### KUTIPAN
====

Dalam kisah ini juga, Yusuf Arimatea bukan saja dianggap menjadi penutup kisah pengharapan ditengah kedukaan sebagai orang yang dengan rendah hati terlibat dalam penghormatan dalam peristiwa sengsara Yesus hingga kematian dan pengguburannya. Namun kita juga diingatkan bahwa sebagai manusia kita tidak boleh hilang pengharapan, saat terpuruk ketika apa yang kita cita-citakan belum terwujud, atau mimpi kita musnah. Namun kita meyakini dalam iman dan pengharapan Kristus telah mengubah kedukaan dan kesuraman hidup menjadi pengharapan yang pasti. Bersabarlah dan bertekunlah senantiasa karena didalam Kristus kita juga mengalami kehidupan menjadi bermakna.
Pengharapan di tengah kedukaan ternyata juga ada dalam lingkaran dusta dan fitnah, hoax yang ditebarkan oleh para imam kepala dan Orang- orang Farisi yang meminta kepada Pilatus supaya Kubur Yesus dijaga. 27:62 Keesokan harinya, yaitu sesudah hari persiapan, datanglah imam-imam kepala dan orang-orang Farisi bersama-sama menghadap Pilatus, 27:63 dan mereka berkata: "Tuan, kami ingat, bahwa si penyesat itu sewaktu hidup-Nya berkata: Sesudah tiga hari Aku akan bangkit. 27:64 Karena itu perintahkanlah untuk menjaga kubur itu sampai hari yang ketiga; jikalau tidak, murid-murid-Nya mungkin datang untuk mencuri Dia, lalu mengatakan kepada rakyat: Ia telah bangkit dari antara orang mati, sehingga penyesatan yang terakhir akan lebih buruk akibatnya dari pada yang pertama." 27:65 Kata Pilatus kepada mereka: "Ini penjaga-penjaga bagimu, pergi dan jagalah kubur itu sebaik-baiknya." 27:66 Maka pergilah mereka dan dengan bantuan penjaga-penjaga itu mereka memeterai kubur itu dan menjaganya.

====

### DATA YANG DIKAJI
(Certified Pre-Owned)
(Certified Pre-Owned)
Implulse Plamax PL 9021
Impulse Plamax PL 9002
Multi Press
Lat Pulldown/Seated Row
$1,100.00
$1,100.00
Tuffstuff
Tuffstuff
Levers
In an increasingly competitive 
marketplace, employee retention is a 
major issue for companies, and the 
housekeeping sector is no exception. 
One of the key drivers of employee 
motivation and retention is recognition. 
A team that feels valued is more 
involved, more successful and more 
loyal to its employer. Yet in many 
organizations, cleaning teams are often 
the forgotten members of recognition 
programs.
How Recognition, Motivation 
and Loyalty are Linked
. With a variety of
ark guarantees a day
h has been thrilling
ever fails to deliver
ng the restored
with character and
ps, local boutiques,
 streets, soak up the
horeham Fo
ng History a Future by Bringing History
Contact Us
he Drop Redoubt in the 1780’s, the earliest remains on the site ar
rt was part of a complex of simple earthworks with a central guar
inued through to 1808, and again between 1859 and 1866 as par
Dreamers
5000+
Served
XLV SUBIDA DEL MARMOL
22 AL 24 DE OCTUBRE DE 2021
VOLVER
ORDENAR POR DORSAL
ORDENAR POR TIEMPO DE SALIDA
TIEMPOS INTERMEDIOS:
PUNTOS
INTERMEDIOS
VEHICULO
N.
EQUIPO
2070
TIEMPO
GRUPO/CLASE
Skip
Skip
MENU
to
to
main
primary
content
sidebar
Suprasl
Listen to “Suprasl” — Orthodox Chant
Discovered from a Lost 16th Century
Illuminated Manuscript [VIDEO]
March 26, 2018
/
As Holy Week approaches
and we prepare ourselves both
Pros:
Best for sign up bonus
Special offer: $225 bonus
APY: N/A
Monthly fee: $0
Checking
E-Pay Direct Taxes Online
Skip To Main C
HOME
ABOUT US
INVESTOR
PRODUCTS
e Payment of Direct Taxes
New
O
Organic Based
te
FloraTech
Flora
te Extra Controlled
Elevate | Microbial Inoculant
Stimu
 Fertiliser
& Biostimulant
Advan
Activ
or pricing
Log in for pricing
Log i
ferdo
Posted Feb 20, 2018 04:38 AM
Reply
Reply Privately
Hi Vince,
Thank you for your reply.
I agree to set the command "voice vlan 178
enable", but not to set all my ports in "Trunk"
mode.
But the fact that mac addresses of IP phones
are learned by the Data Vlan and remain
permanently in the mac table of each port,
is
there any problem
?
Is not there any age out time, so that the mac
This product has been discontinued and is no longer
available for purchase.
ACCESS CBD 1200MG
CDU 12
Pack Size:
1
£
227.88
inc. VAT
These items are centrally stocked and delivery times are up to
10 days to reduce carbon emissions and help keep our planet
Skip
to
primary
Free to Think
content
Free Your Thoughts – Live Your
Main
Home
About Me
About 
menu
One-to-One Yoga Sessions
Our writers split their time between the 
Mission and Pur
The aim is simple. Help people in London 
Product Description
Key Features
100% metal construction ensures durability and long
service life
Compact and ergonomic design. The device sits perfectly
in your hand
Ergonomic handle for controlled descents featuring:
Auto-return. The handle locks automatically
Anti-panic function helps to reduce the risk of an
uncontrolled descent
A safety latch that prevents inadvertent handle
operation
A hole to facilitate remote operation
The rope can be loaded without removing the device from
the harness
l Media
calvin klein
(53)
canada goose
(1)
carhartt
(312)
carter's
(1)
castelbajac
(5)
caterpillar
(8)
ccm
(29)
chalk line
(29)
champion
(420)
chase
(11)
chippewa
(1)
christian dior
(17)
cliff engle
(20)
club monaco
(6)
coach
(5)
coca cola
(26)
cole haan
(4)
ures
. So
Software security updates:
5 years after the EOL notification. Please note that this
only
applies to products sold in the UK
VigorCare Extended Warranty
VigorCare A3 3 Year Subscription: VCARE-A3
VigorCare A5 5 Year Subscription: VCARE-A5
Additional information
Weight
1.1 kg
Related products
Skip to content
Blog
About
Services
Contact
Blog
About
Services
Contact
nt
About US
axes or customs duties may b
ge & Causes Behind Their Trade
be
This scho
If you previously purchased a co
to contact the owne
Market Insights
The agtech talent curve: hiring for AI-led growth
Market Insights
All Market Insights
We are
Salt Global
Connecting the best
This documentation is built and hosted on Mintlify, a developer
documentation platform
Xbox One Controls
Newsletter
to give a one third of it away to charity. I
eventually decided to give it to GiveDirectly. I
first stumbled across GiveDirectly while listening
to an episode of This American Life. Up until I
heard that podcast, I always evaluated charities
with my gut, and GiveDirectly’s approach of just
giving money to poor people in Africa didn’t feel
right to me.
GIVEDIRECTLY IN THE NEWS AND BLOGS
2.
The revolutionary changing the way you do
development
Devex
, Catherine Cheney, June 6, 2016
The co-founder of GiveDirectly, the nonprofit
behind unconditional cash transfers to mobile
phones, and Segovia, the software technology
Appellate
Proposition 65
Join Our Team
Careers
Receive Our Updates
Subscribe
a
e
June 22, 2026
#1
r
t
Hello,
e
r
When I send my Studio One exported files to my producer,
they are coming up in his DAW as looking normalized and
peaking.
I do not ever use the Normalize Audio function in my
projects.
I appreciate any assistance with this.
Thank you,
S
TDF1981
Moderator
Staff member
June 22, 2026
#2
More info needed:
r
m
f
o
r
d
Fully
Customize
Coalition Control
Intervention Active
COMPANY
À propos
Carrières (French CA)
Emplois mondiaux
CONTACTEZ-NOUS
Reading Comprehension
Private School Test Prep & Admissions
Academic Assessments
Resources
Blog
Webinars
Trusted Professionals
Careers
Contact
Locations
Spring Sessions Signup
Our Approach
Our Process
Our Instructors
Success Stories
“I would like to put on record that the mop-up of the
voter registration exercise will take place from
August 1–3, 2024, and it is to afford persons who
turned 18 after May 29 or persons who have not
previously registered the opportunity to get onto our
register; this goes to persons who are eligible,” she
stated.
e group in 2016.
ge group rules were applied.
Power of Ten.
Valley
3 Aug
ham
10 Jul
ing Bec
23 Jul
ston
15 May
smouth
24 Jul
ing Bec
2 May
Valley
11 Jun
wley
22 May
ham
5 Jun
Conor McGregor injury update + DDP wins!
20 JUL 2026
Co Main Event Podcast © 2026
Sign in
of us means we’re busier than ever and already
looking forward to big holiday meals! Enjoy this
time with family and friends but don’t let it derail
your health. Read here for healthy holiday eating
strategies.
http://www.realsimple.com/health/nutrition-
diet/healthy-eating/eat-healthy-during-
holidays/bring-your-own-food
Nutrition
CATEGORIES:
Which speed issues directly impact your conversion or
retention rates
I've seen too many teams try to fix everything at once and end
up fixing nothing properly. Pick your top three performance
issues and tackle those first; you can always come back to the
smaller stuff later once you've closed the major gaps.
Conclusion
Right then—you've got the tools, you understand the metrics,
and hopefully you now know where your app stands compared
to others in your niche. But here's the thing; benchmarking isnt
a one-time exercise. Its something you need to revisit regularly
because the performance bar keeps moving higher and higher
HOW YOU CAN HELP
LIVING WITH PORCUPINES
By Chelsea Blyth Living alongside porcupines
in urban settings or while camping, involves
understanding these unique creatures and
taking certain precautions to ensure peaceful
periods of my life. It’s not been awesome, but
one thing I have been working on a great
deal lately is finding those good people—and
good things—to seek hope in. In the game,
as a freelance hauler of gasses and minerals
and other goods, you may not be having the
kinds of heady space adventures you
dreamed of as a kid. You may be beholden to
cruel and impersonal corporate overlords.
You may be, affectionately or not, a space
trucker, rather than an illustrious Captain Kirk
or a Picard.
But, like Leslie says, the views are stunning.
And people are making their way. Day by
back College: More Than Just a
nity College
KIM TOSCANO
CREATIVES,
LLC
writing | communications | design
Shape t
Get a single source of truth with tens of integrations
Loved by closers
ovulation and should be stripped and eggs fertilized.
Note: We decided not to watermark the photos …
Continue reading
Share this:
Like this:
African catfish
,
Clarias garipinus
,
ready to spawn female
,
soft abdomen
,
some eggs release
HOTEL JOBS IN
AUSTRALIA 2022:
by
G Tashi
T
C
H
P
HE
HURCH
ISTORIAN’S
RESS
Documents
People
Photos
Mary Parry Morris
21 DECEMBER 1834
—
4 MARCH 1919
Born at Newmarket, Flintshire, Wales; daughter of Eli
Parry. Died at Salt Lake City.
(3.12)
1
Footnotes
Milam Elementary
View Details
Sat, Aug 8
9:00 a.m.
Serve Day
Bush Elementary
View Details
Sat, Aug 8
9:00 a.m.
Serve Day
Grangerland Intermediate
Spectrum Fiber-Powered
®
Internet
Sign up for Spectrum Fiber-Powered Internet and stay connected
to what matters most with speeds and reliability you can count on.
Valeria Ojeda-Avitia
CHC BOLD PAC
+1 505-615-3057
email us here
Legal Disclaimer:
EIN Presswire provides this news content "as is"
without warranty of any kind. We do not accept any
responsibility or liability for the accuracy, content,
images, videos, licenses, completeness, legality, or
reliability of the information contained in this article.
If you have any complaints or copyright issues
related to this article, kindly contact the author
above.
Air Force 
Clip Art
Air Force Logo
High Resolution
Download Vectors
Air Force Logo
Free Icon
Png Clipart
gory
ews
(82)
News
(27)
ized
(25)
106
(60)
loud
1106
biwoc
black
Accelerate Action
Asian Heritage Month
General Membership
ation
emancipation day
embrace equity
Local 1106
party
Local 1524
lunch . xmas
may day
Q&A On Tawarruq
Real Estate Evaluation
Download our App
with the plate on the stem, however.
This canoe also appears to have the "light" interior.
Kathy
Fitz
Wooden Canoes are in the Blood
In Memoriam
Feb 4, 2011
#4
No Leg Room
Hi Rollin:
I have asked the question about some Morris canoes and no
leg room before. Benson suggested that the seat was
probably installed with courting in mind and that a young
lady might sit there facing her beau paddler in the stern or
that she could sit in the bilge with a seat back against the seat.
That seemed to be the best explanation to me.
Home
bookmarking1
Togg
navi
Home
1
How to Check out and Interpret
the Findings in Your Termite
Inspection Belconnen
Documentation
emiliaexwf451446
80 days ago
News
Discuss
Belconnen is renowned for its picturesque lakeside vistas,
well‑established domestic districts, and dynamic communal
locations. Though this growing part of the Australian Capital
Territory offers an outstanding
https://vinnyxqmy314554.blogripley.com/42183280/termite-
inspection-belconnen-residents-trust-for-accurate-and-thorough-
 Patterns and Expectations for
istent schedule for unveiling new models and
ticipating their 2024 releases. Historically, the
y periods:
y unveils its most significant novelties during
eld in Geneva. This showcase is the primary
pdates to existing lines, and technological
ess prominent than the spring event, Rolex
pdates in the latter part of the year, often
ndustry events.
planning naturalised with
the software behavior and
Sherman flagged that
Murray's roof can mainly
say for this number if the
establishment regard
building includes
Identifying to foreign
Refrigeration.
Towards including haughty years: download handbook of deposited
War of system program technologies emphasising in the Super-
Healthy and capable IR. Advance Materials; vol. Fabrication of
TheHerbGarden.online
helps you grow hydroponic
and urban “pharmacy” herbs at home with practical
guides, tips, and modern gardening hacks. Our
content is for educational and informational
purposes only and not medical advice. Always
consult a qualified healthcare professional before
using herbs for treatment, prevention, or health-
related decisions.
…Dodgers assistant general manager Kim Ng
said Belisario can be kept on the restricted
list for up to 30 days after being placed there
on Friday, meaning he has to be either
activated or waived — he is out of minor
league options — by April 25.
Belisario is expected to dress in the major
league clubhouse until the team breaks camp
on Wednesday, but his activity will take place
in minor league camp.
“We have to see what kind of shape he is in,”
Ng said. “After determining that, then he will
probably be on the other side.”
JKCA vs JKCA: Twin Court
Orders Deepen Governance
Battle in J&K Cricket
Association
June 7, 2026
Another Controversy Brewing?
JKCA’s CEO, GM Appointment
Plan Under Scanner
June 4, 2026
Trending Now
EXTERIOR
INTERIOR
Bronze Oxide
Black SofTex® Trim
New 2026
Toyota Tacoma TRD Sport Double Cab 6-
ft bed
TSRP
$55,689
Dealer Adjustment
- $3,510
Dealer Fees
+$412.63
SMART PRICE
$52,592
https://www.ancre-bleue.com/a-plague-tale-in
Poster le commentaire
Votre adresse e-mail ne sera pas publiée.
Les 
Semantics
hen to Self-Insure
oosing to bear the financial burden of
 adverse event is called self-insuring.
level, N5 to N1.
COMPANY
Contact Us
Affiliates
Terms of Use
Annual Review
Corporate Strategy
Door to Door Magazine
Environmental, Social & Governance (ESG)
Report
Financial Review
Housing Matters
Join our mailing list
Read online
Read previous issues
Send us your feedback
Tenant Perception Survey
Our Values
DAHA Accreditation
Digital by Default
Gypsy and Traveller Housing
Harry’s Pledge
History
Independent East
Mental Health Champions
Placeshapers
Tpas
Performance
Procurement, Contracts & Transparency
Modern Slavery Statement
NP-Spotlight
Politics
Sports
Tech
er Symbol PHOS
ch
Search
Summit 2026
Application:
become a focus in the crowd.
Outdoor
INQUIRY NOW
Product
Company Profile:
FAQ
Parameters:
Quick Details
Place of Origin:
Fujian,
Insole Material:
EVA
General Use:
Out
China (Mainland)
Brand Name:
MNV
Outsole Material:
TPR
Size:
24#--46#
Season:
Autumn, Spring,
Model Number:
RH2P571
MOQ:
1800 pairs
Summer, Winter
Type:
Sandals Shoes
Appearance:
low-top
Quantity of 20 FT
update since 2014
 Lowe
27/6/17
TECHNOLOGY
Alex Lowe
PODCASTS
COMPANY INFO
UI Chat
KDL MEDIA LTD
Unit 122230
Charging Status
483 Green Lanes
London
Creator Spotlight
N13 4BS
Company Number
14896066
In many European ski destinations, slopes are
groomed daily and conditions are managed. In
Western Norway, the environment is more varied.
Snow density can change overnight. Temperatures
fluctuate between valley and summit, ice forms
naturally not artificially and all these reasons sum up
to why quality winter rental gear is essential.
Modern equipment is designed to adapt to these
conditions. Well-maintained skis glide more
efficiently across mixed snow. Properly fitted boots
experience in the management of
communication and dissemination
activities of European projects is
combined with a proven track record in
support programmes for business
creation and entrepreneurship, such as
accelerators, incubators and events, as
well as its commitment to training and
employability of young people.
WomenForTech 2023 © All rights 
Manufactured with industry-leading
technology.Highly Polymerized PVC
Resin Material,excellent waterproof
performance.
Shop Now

====

### YANG PERLU DIKERJAKAN
Salin tanpa perubahan bagian kutipan tentang pengharapan di tengah kedukaan di atas, mulai dari "Dalam kisah ini" sampai dengan "kehidupan menjadi bermakna.".

### JAWABAN LATIHAN
Dalam kisah ini juga, Yusuf Arimatea bukan saja dianggap menjadi penutup kisah pengharapan ditengah kedukaan sebagai orang yang dengan rendah hati terlibat dalam penghormatan dalam peristiwa sengsara Yesus hingga kematian dan pengguburannya. Namun kita juga diingatkan bahwa sebagai manusia kita tidak boleh hilang pengharapan, saat terpuruk ketika apa yang kita cita-citakan belum terwujud, atau mimpi kita musnah. Namun kita meyakini dalam iman dan pengharapan Kristus telah mengubah kedukaan dan kesuraman hidup menjadi pengharapan yang pasti. Bersabarlah dan bertekunlah senantiasa karena didalam Kristus kita juga mengalami kehidupan menjadi bermakna.